Pompeo akan mendekati pemuda Ansor yang bagian dari NU sebagai organisasi massa Muslim terbesar dan paling berpengaruh di Indonesia, ini juga porsi intelijen. AS yang oleh Retno kini disebut sebagai mitra penting, dalam berbicara dengan Indonesia juga sudah mempersiapkan konsep semacam OBOR, dukungan prosperity dari Indo Pacific, disebut higher road dengan dana sebesar 400 miliar dolar AS.
Kemungkinan ini yang akan ditawarkan oleh delegasi US International Development Finance Corporation minggu depan. Menlu Retno diharapkan tidak terjebak dinamika intelijen Pompeo Cs. Bukan berarti dia berkunjung ke Ansor yang Islam lantas Retno kemudian berbicara kembali soal Palestina. Situasi kondisi di Timur Tengah, Teluk Persia sudah berubah. Sudah terjadi shake hand beberapa negara Arab dengan Israel yang juga, sekutu AS. Jadi, betul, kali ini Indonesia harus tetap berpegang kepada politik luar negeri yang bebas dan aktif, AS juga sangat faham.

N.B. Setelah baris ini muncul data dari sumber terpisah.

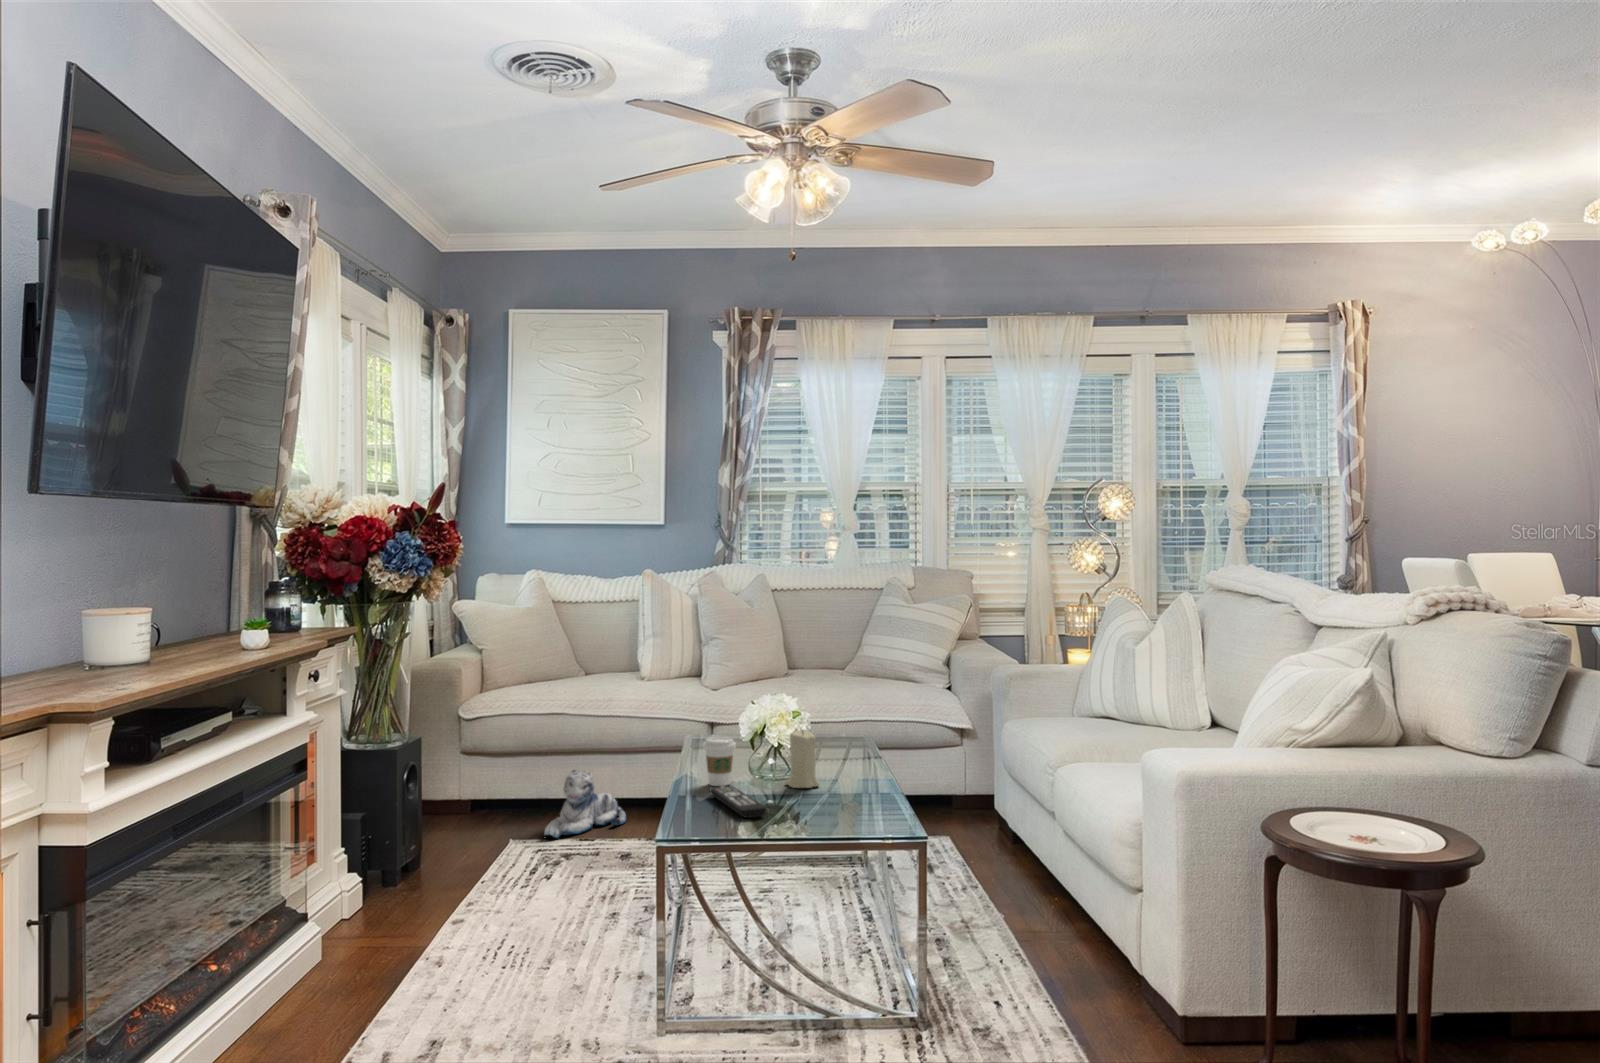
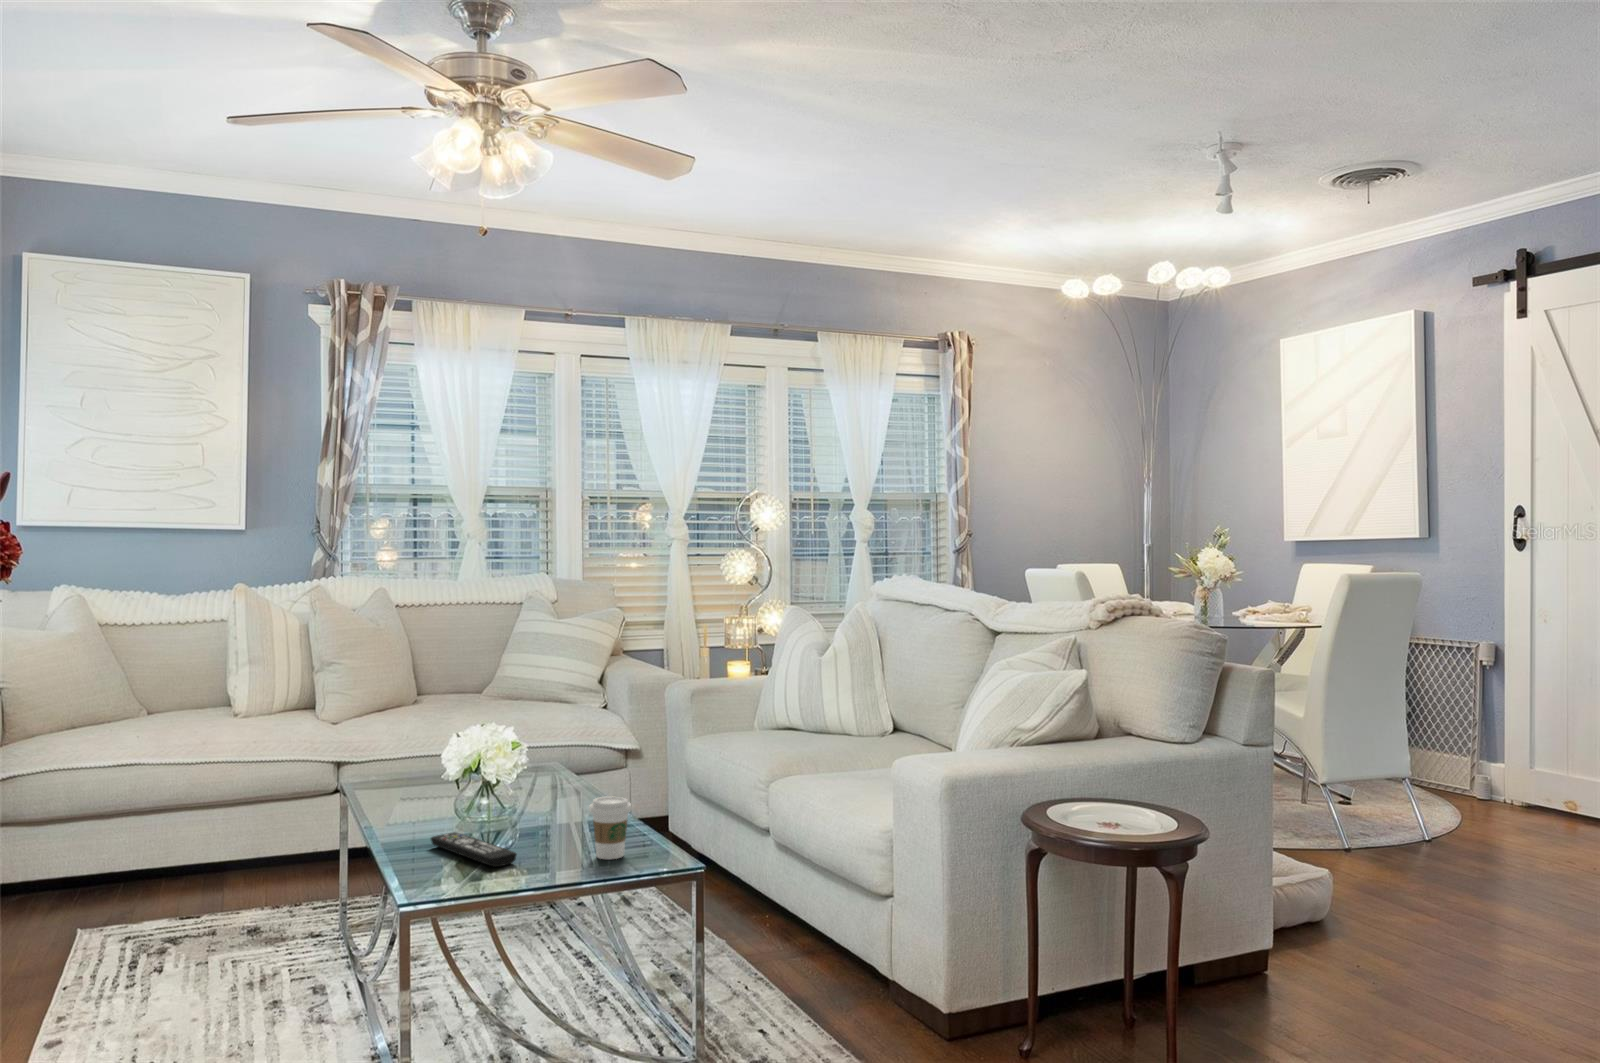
candle: present [785,730,819,788] -> none [508,761,550,828]
coffee cup: present [703,737,736,786] -> present [589,796,631,859]
plush toy: present [544,770,626,838] -> none [127,834,233,923]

Kemlu diharapkan fokus kepada kondisi kawasan regional di sekitar Indonesia yang akan semakin panas. Kita tidak perlu takut pada AS, tetapi waspada. Pendekatan mereka yang security approach, kini mulai masuk ke prosperity. Karena itu back ground knowledge Kemlu sebaiknya ditingkatkan oleh Badan intelijen Strategis agar tidak tergelincir saat bertemu hanya sekedar basa-basi diplomasi umum yang abu-abu. Mereka butuh kejelasan posisi politik kita agar tidak menyulitkan dan tidak fantastis menyikapi sikon yang berlaku.
Penutup
Pintu Indonesia – AS sudah lebih terbuka, semua bertindak demi kepentingan nasionalnya masing-masing. AS dan China yang berseteru bisa disebut sebagai gajah, Indonesia kini bukan pelanduk, kita negara besar dengan letak geografis di posisi silang, negara maritim terluas dengan sumber daya alam yang banyak. Penduduknya ke empat terbanyak di dunia, meraih kemerdekaan dengan berjuang. Lantas apa dari kita yang pantas disebut pelanduk?
Kunci dari persepsi intelijen adalah kenali detail AS, China, Rusia, Australia, Singapura dan lain-lainnya, tentukan cara bertindak terbaik. Ini artinya para pemimpin harus smart. Apa pun yang terjadi saat ini adalah konsep permainan intelijen. Masalahnya, mampukan kita memahaminya? Semoga bermanfaat. Pray Old Soldier.